Important Implementation Notes

  1. Guaranteed QoS: Always set resources.requests equal to resources.limits. This ensures the Pod gets Guaranteed Quality of Service (QoS) and is less likely to be evicted.
  2. Scheduling: The nodeSelector and tolerations in the example ensure the pods are scheduled on the dedicated Postgres worker nodes.
  3. Secrets: Use Sealed Secrets to manage the database username and password referenced in the bootstrap.initdb.secret.

Database Management

Declarative Schema Management

Manage your database schema declaratively using the Database resource. We recommend creating a dedicated schema for your application rather than using the public schema.
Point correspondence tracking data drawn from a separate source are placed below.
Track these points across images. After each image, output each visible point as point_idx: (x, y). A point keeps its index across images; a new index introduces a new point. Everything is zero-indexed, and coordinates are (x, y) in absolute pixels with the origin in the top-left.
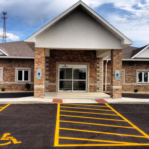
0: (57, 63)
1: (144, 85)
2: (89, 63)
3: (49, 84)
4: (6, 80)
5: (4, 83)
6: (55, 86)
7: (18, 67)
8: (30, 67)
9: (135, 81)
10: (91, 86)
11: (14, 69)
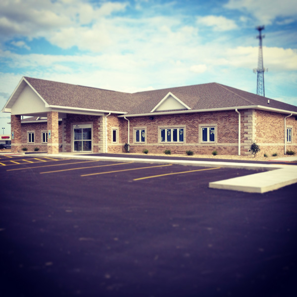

apiVersion: postgresql.cnpg.io/v1
kind: Database
metadata:
  name: indexer
spec:
  name: indexer
  owner: indexer
  schemas:
    - name: indexer
      ensure: present
      owner: indexer
  cluster:
    name: satoshi-staging

Backup & Recovery

Scheduled Base Backups

Configure a ScheduledBackup resource to perform periodic base backups (e.g., weekly).

apiVersion: postgresql.cnpg.io/v1
kind: ScheduledBackup
metadata:
  name: satoshi-staging-base-backup
spec:
  immediate: true
  schedule: "0 0 0 * * 0" # Every Sunday at midnight
  backupOwnerReference: self
  method: plugin
  target: prefer-standby
  cluster:
    name: satoshi-staging
  pluginConfiguration:
    name: barman-cloud.cloudnative-pg.io

On-Demand Base Backups

To trigger a backup manually (e.g., after initial data load), use the Backup resource:

apiVersion: postgresql.cnpg.io/v1
kind: Backup
metadata:
  name: staging-pg-on-demand-one
spec:
  method: plugin
  pluginConfiguration:
    name: barman-cloud.cloudnative-pg.io
  cluster:
    name: satoshi-staging

You can verify the backup status by checking this resource. While the cnpg CLI supports imperative backups, the declarative approach is recommended for audit trails and GitOps workflows.

Monitoring

To enable Prometheus metrics collection, create a PodMonitor resource. This allows you to visualize cluster health in Grafana.

apiVersion: monitoring.coreos.com/v1
kind: PodMonitor
metadata:
  name: satoshi-staging-monitor
  labels:
    release: kube360
spec:
  selector:
    matchLabels:
      cnpg.io/cluster: satoshi-staging
  podMetricsEndpoints:
  - port: metrics